What of the ‘customary law’ which these chiefs’ courts will administer?  Historically the nature of customary law is that it is unwritten, so it is fluid and flexible, and inextricably linked to other shared ideas (culture) of the society of which it is part.  The approach of the colonial government to customary law is summed up in  Shepstone’s argument that it should be recognised ‘to control the natives’. In 1878 the government’s interpretation of this customary law was written down as the infamous Natal Code – the white man’s view of what is good for Zulus, as one legal academic put it. For decades this not-very-customary-law Code remained the only enactment of customary law by a legislature in Africa. It was this Code which consigned women in what is now KZN to perpetual servitude as minors, subject to the control of a male relative.

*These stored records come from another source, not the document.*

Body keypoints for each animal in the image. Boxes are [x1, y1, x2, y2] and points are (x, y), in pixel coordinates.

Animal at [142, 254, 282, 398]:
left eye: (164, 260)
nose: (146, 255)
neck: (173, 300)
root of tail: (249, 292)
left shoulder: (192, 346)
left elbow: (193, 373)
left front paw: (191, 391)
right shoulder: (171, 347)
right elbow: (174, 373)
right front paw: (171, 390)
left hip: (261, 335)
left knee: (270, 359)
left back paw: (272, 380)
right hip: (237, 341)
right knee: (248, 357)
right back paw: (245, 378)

While this provision was done away with by the KwaZulu government in the mid 1980s, the damage to perceptions about women, and their subservient status vis a vis men, had been done. Entrenched ideas do not change overnight simply because the law changes. Women’s struggle for true emancipation is far from over, particularly in the traditional communities with which this legislation deals.


What largely escaped attention when the KwaZulu Code changed the legal status of women was the enactment, in the context of the growing liberation momentum, of new, extremely repressive, policing powers for chiefs..  Unsurprisingly a number of these leaders were deeply implicated in political violence and earned reputations as warlords.

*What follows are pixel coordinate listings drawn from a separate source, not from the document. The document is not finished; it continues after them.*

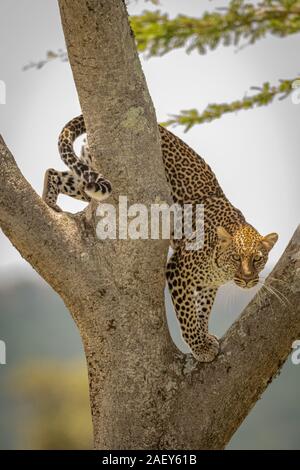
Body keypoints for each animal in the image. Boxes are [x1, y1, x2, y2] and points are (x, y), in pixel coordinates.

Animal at [42, 114, 278, 364]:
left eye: (258, 259)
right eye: (235, 257)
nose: (247, 280)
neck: (220, 269)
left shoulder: (207, 284)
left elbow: (203, 309)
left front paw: (205, 336)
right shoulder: (178, 270)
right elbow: (188, 314)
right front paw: (200, 346)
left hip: (87, 181)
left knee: (55, 173)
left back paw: (50, 202)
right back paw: (50, 206)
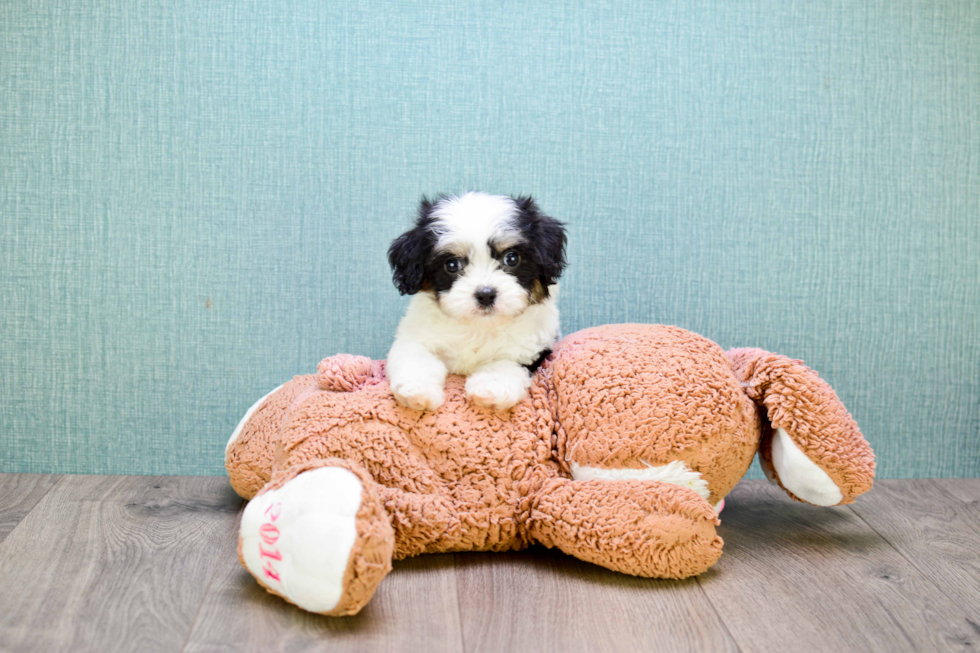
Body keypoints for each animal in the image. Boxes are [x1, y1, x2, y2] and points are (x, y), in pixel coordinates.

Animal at [384, 191, 568, 410]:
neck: (478, 327)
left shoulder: (533, 348)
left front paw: (492, 388)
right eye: (451, 265)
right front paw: (417, 391)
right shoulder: (414, 336)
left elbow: (507, 363)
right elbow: (416, 357)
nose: (486, 294)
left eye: (512, 258)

Apartheid continued and refined the politicisation of chiefship, with those who opposed the status quo either being removed from office or not allowed to succeed to it in the first place. Chiefs wielded great power over their disenfranchised subjects, including through controlling their movement into ‘white’ areas to seek work. The post 1994 government could have depoliticised traditional leadership, as had other post-independent African countries (Swaziland being an exception) In Botswana, e.g. one cannot be both a political incumbent and a chief. Most African countries confine chiefly activities to ceremonial and input on development. However, instead of removing traditional leadership from the sphere of party politics, the ANC has sought to win over IFP supporting leaders in KZN, including through patronage.

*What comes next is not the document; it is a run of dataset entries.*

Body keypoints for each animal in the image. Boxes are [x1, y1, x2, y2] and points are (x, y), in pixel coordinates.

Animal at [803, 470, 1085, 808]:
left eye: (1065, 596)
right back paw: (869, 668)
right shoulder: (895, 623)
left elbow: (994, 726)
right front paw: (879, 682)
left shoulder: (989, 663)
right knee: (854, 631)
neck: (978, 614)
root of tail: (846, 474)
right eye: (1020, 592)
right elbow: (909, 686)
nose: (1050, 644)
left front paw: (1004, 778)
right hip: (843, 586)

The degree of community support for traditional leaders depends on whether they are seen to be acting in the interests of their constituencies (patronage also helps). Some are still widely feared. Some break the law with impunity, including by removing people from their ancestral land.  Action is not taken against errant chiefs. One leader, whose involvement in horrific violence is well known, continues to break the law with impunity : His recent transgressions include being in contempt of court, perjury, and making a false declaration to the legislature. The MEC responsible for ensuring that leaders comply with the law does not even respond to letters pointing out breaches of governing legislation.


How can traditional leaders act impartially when they are caught up in party political battles? Or when they themselves are accused of complicity in ukuthwala (abduction of young women or girls)? What sort of treatment would they meet out to gays given that a representative body (CONTRALESA) wants constitutional amendments regarding sexual orientation?  Totally unacceptable provisions of the legislation include allowing chiefs to hear minor criminal cases, the ban on legal representation, and limitations on the right to appeal. It is completely contrary to the human rights ethos of our Constitution that rural residents should be obliged to submit to the type of travesty of justice envisaged by this legislation. Under no circumstances should traditional leaders be given any more powers than they already posses.   While credible leaders can play a valuable role in mediating minor civil disputes this service should be optional for those who wish to use it, and should not exclude appeal to a properly constituted court. The ends of promoting peace and harmony in rural communities would be far better served by removing leaders from the sphere of party politics than increasing their judicial powers.